*** Begin section ***

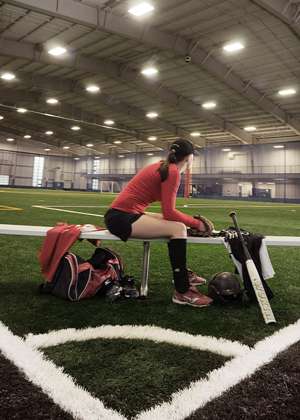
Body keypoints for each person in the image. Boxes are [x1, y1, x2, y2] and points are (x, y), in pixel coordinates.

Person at [104, 138, 213, 307]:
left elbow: (167, 214)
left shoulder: (164, 166)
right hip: (121, 218)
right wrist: (197, 224)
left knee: (174, 224)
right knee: (178, 228)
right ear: (189, 157)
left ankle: (182, 274)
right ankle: (182, 292)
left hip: (122, 214)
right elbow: (169, 212)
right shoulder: (173, 172)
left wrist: (191, 222)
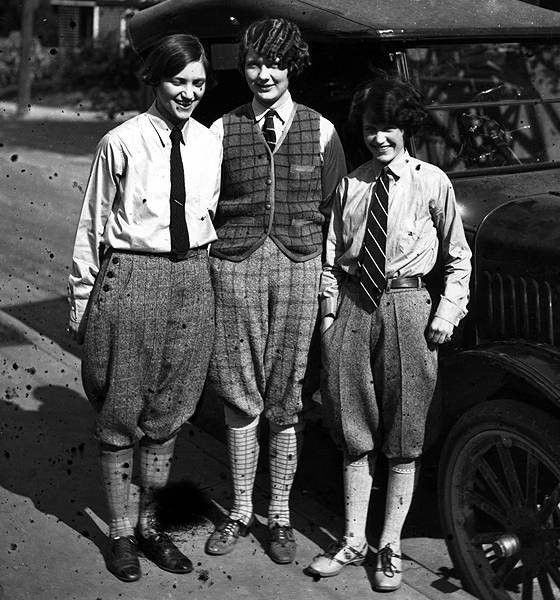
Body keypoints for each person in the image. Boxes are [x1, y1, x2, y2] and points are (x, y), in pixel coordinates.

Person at [67, 34, 222, 582]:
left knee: (169, 414)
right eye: (177, 81)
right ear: (155, 80)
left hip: (192, 279)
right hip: (133, 277)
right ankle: (119, 534)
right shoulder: (121, 142)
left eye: (198, 83)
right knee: (120, 413)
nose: (187, 93)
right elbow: (92, 225)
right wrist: (83, 299)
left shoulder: (210, 142)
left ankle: (150, 527)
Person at [307, 77, 472, 592]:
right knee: (354, 430)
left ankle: (389, 547)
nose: (380, 137)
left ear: (408, 128)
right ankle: (353, 538)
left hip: (408, 307)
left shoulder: (432, 182)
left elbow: (458, 257)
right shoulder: (352, 184)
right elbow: (330, 258)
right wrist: (331, 321)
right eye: (372, 128)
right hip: (355, 308)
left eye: (390, 127)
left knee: (404, 435)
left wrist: (446, 313)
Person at [204, 17, 346, 565]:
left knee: (286, 394)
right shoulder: (222, 128)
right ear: (243, 68)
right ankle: (241, 509)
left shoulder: (323, 129)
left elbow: (335, 212)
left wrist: (327, 281)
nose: (265, 74)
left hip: (300, 267)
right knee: (240, 391)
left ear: (293, 68)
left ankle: (280, 515)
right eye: (255, 64)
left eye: (276, 64)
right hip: (234, 266)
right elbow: (204, 204)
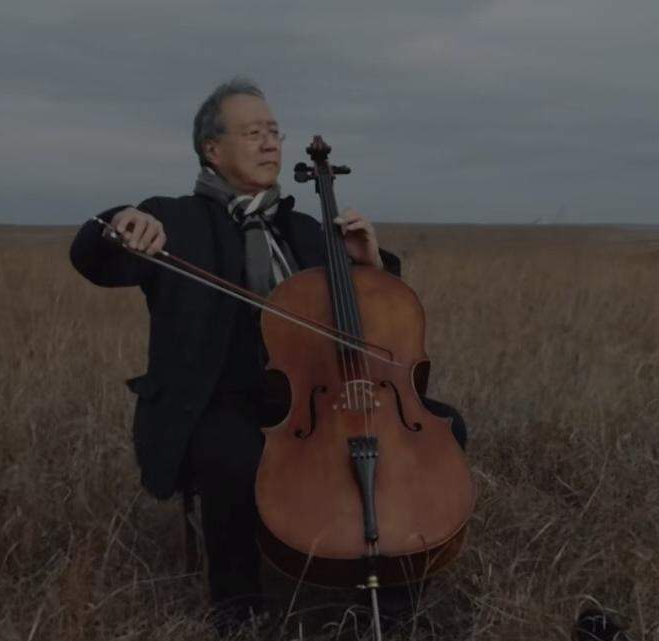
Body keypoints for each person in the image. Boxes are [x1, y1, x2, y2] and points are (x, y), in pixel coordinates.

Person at [69, 77, 467, 632]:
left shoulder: (310, 230)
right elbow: (98, 259)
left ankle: (393, 594)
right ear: (213, 148)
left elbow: (376, 325)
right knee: (230, 451)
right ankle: (239, 607)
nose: (271, 144)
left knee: (443, 428)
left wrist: (371, 265)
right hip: (220, 398)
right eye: (253, 133)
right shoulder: (172, 220)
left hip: (316, 398)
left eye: (275, 133)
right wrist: (119, 222)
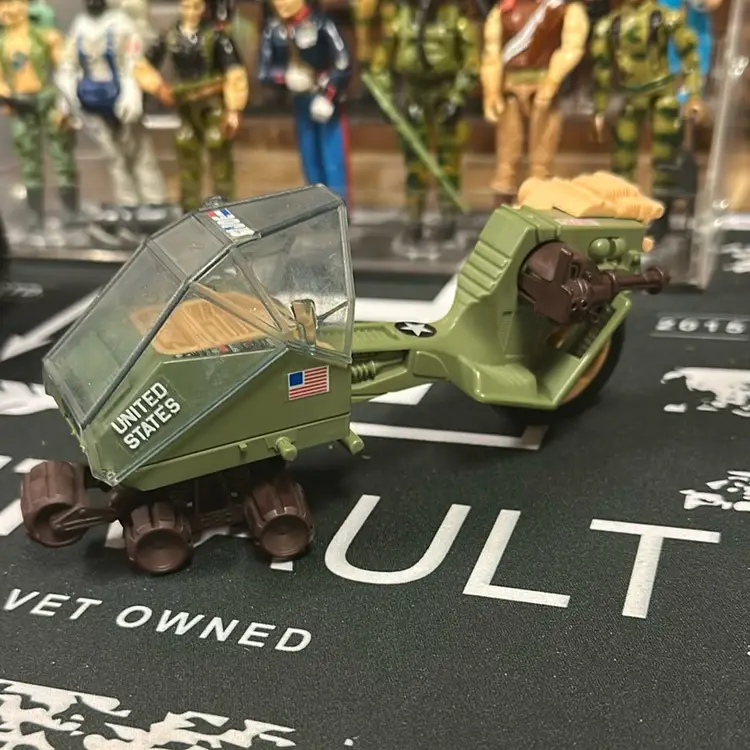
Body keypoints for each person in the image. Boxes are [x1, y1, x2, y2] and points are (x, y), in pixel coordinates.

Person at [369, 0, 479, 243]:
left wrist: (457, 97)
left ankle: (448, 218)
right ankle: (414, 219)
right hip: (414, 96)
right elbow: (380, 63)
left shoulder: (455, 19)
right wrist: (386, 98)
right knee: (414, 162)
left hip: (445, 93)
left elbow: (471, 63)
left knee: (448, 161)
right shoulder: (400, 20)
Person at [57, 0, 170, 228]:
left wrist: (131, 93)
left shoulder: (122, 23)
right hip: (93, 102)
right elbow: (68, 64)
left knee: (139, 151)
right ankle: (128, 203)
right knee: (115, 156)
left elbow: (133, 62)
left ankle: (154, 202)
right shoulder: (79, 26)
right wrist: (67, 98)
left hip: (123, 99)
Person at [133, 0, 249, 212]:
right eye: (187, 6)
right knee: (186, 147)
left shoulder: (217, 36)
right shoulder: (171, 36)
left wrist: (234, 109)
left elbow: (235, 72)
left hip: (213, 104)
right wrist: (158, 87)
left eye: (196, 7)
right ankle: (189, 209)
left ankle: (226, 208)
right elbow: (143, 65)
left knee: (218, 147)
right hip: (186, 108)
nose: (191, 12)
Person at [258, 0, 352, 204]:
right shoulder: (273, 30)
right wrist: (284, 76)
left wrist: (329, 94)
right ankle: (317, 206)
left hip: (326, 98)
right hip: (301, 100)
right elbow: (264, 72)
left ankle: (339, 206)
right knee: (310, 159)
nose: (280, 4)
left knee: (332, 159)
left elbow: (343, 62)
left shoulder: (323, 24)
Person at [0, 0, 80, 234]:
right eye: (2, 5)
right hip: (20, 103)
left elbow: (65, 67)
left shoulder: (44, 35)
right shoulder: (2, 42)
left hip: (48, 99)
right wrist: (7, 96)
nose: (6, 11)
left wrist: (65, 102)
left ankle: (71, 210)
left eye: (11, 3)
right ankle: (35, 213)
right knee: (28, 157)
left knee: (61, 152)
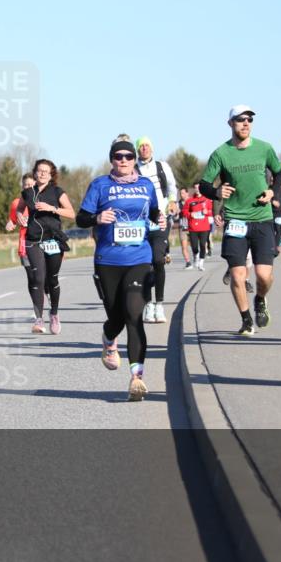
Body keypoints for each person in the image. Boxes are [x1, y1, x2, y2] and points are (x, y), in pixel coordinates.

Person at [77, 140, 165, 401]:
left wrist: (158, 218)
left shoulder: (146, 185)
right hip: (108, 261)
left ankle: (137, 378)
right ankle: (107, 338)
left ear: (135, 159)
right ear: (112, 159)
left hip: (139, 257)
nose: (124, 160)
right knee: (116, 317)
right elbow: (81, 218)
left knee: (133, 314)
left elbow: (153, 212)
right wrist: (97, 218)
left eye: (129, 156)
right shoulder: (100, 185)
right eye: (119, 156)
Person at [199, 105, 281, 336]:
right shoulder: (221, 154)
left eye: (250, 119)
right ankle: (246, 320)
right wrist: (217, 192)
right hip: (235, 220)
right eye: (240, 120)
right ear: (230, 124)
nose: (246, 123)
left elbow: (280, 173)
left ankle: (261, 299)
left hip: (262, 218)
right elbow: (204, 184)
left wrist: (273, 192)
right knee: (237, 275)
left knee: (264, 276)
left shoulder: (265, 148)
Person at [17, 159, 75, 334]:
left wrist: (52, 208)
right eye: (39, 171)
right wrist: (20, 216)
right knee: (38, 278)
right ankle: (39, 319)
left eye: (46, 171)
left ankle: (55, 314)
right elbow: (19, 209)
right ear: (35, 173)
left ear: (51, 175)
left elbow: (72, 213)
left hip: (53, 240)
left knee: (52, 279)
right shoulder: (28, 193)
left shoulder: (57, 192)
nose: (42, 174)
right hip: (33, 240)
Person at [135, 136, 178, 324]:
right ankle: (147, 305)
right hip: (140, 222)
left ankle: (159, 304)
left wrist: (172, 203)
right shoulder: (133, 169)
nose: (144, 148)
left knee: (158, 260)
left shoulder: (162, 166)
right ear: (137, 150)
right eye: (141, 146)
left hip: (160, 218)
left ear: (151, 149)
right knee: (144, 264)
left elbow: (171, 188)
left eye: (147, 146)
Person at [6, 173, 37, 309]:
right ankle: (37, 308)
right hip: (25, 246)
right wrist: (10, 224)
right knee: (32, 279)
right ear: (22, 187)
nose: (29, 187)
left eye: (31, 185)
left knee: (42, 279)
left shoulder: (41, 202)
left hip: (40, 244)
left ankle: (47, 297)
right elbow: (12, 220)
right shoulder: (16, 203)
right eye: (26, 185)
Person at [183, 182, 213, 271]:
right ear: (194, 189)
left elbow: (212, 211)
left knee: (203, 245)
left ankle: (201, 263)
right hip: (193, 227)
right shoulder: (190, 201)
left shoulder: (207, 199)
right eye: (196, 188)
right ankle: (195, 255)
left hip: (204, 227)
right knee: (194, 246)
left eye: (199, 187)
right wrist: (190, 214)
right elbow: (184, 212)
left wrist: (207, 212)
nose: (197, 189)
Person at [176, 187, 193, 269]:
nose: (181, 195)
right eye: (180, 193)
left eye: (183, 193)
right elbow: (175, 216)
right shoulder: (178, 204)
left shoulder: (192, 201)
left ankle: (198, 258)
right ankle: (188, 262)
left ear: (187, 193)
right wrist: (176, 213)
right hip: (183, 227)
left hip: (192, 226)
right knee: (184, 246)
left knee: (195, 245)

*** End section ***

▶ **Exercise directions**:
Without the pictures, give again exactly the lines above starting at the line containing "left ear: (408, 128)" and ending at the line containing "left hip: (123, 99)".

▶ **Answer section**:
left ear: (408, 128)
right ankle: (353, 538)
left hip: (408, 307)
left shoulder: (432, 182)
left elbow: (458, 257)
right shoulder: (352, 184)
right elbow: (330, 258)
right wrist: (331, 321)
right eye: (372, 128)
right hip: (355, 308)
left eye: (390, 127)
left knee: (404, 435)
left wrist: (446, 313)
Person at [204, 17, 346, 565]:
left knee: (286, 394)
right shoulder: (222, 128)
right ear: (243, 68)
right ankle: (241, 509)
left shoulder: (323, 129)
left elbow: (335, 212)
left wrist: (327, 281)
nose: (265, 74)
left hip: (300, 267)
right knee: (240, 391)
left ear: (293, 68)
left ankle: (280, 515)
right eye: (255, 64)
left eye: (276, 64)
right hip: (234, 266)
right elbow: (204, 204)
Body keypoints for each person in the image. Boxes are [x1, y1, x2, y2] and points are (x, y), in pixel coordinates.

Person at [69, 77, 467, 632]:
left shoulder: (310, 230)
right elbow: (98, 259)
left ankle: (393, 594)
right ear: (213, 148)
left elbow: (376, 325)
right knee: (230, 451)
right ankle: (239, 607)
nose: (271, 144)
left knee: (443, 428)
left wrist: (371, 265)
right hip: (220, 398)
right eye: (253, 133)
right shoulder: (172, 220)
left hip: (316, 398)
left eye: (275, 133)
right wrist: (119, 222)
Body keypoints for each person in the image. Boxes are [x1, y1, x2, y2] and points are (x, y), in pixel coordinates.

Person at [369, 0, 479, 243]:
left wrist: (457, 97)
left ankle: (448, 218)
right ankle: (414, 219)
right hip: (414, 96)
right elbow: (380, 63)
left shoulder: (455, 19)
right wrist: (386, 98)
right knee: (414, 162)
left hip: (445, 93)
left elbow: (471, 63)
left knee: (448, 161)
right shoulder: (400, 20)
Person at [57, 0, 170, 228]:
left wrist: (131, 93)
left shoulder: (122, 23)
right hip: (93, 102)
right elbow: (68, 64)
left knee: (139, 151)
right ankle: (128, 203)
right knee: (115, 156)
left elbow: (133, 62)
left ankle: (154, 202)
right shoulder: (79, 26)
right wrist: (67, 98)
left hip: (123, 99)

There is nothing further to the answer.